PARIS: The world economy will take a bigger hit than previously forecast next year due to the effects of Russia’s war in Ukraine, the OECD said on Monday.
In a bleak report titled “paying the price of war”, the Paris-based organisation noted that the conflict aggravated inflationary pressure when the cost of living was already rising quickly.
“The world is paying a very heavy price for Russia’s aggression against Ukraine,” OECD Secretary-General Mathias Cormann said in a news conference.
“Households and firms are suffering as costs rise and purchasing power is taking a hit,” Cormann said.
Covid outbreaks are still having an impact on the global economy while growth has also been affected by rising interest rates as central banks scramble to cool red-hot prices, the OECD said.
“A number of indicators have taken a turn for the worse, and the global growth outlook has darkened,” the Organisation for Economic Co-operation and Development said in the report.
Global growth stalled in the second quarter of this year and data in many economies “now point to an extended period of subdued growth”, the OECD said.
The organisation slashed its 2023 growth forecast for the global economy to 2.2 per cent, down from 2.8pc in its previous estimate in June.
“The central scenario is not a global recession, but risks have increased in the past few months,” said the OECD’s interim chief economist Alvaro Pereira.
To highlight the impact of Russia’s invasion of Ukraine, the OECD said global output in 2023 is now projected to be $2.8 trillion lower than previously estimated before the conflict in December 2021.
“This is the size of the French economy,” Pereira said.
The outlook for nearly all nations in the Group of 20 top economies was cut, except for Turkey, Indonesia and Britain, though the latter is forecast to have zero growth.
Growth in the United States — the world’s biggest economy — is forecast to slow to 0.5pc in 2023.
The growth forecast for China, whose economy has been hit by strict Covid lockdowns, was cut sharply for this year to 3.2pc while it was slightly lower to 4.7pc for 2023.
Germany is now expected to go into recession next year with Europe’s biggest economy now seen shrinking by 0.7pc -- a 2.4-percentage-point drop from the previous forecast.
The country’s economy has been hit the hardest in Europe as it has relied heavily on Russian supplies of natural gas, which Moscow has cut significantly in suspected retaliation to Western sanctions.

**To do:**
A) Transcribe everything in the article on the OECD forecast from "In a bleak report" down to "already rising quickly.".
B) In the article on the OECD forecast, to what figure did the OECD lower its 2023 growth forecast for the global economy?

**Data:**
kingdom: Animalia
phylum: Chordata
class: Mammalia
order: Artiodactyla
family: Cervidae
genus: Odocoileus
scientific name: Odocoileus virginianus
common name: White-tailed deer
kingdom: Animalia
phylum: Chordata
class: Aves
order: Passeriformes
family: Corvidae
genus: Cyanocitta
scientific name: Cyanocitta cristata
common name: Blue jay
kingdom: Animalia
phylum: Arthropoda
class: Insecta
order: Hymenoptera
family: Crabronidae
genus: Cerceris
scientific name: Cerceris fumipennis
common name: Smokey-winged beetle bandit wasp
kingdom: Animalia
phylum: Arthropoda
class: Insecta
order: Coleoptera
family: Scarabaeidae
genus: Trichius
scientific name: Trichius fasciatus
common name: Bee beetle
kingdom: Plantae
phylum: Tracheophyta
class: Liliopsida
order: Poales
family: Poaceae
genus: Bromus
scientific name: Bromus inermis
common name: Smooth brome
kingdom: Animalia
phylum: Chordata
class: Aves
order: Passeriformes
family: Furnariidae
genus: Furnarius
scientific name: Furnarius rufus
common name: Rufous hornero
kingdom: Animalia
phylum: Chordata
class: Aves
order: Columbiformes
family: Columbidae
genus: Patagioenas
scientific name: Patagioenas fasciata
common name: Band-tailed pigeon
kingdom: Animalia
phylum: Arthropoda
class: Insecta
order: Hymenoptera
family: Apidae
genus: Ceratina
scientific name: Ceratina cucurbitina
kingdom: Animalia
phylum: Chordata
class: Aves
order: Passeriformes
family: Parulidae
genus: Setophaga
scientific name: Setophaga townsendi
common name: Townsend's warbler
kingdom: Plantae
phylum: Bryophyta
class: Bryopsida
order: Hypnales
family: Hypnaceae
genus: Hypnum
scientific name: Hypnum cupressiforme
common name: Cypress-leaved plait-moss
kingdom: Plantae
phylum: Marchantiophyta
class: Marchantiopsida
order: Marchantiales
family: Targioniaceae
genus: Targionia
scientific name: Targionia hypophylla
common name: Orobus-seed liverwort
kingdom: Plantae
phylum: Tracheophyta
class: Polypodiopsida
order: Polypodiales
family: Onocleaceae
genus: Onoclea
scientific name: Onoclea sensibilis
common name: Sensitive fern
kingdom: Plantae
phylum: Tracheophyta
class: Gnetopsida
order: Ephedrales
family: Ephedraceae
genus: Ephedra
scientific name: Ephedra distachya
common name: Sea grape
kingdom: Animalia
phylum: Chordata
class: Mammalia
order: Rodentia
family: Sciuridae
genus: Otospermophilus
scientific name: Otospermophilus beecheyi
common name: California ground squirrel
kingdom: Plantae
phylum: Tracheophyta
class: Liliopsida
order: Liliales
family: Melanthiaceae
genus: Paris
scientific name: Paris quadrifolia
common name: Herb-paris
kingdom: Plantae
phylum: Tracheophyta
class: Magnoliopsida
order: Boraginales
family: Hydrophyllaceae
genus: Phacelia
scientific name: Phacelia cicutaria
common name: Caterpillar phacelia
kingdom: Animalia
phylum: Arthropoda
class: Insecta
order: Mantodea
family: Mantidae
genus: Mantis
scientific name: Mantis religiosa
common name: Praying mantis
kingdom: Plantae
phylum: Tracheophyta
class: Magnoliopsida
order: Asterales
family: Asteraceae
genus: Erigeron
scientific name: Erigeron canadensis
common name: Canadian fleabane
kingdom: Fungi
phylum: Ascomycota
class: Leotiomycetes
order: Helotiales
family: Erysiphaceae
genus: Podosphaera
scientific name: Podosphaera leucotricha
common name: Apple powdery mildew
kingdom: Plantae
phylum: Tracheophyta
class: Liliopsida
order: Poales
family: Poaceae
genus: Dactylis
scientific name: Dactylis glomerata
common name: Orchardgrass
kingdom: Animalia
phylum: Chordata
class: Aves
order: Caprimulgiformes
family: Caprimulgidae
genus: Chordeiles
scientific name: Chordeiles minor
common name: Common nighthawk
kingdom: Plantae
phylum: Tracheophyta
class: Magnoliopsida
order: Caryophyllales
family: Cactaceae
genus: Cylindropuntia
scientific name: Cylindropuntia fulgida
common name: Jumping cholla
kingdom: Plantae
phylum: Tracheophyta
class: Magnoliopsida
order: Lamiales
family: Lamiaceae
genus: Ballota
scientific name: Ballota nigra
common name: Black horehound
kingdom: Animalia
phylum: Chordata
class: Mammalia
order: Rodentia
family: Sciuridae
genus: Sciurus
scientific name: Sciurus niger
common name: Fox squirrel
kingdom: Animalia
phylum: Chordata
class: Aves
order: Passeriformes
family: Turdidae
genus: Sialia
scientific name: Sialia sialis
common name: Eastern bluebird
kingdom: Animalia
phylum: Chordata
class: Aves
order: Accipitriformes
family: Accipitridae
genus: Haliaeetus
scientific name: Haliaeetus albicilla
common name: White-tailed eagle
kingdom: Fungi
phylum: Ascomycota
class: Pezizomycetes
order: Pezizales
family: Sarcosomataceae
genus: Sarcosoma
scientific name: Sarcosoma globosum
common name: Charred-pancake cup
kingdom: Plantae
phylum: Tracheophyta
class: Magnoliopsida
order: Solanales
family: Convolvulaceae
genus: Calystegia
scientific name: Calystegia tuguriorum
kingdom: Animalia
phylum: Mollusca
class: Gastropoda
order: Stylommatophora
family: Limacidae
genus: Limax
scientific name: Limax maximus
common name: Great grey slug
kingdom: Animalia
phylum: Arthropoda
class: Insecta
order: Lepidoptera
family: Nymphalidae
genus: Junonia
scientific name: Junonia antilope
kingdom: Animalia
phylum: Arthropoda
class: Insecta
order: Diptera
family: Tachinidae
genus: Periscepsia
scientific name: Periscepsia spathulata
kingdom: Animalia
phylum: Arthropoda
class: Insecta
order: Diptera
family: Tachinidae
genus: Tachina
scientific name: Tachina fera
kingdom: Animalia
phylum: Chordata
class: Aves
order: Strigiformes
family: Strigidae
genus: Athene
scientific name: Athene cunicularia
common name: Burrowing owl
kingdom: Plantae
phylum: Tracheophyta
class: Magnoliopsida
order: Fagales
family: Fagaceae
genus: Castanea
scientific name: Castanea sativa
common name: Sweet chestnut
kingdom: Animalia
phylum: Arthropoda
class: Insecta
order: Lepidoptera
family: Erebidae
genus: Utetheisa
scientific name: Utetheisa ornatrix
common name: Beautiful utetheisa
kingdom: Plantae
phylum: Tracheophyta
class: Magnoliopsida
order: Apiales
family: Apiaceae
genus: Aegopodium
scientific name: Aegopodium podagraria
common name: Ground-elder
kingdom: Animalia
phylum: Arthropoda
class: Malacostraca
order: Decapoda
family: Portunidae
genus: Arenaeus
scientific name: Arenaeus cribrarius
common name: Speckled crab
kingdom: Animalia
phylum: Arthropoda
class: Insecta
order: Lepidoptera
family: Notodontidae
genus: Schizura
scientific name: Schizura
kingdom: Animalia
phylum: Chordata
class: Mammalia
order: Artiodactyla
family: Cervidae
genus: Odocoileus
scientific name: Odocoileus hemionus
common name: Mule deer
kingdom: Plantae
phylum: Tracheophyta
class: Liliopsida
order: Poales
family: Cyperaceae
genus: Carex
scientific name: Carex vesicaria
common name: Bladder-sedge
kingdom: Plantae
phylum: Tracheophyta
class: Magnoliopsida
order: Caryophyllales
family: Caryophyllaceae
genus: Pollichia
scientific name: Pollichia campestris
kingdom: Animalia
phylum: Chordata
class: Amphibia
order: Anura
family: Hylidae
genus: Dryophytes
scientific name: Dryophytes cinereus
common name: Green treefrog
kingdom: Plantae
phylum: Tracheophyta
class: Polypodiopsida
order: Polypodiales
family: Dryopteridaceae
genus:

**Answers to each task:**
A)
In a bleak report titled “paying the price of war”, the Paris-based organisation noted that the conflict aggravated inflationary pressure when the cost of living was already rising quickly.

B) 2.2 per cent, down from 2.8pc in its June estimate.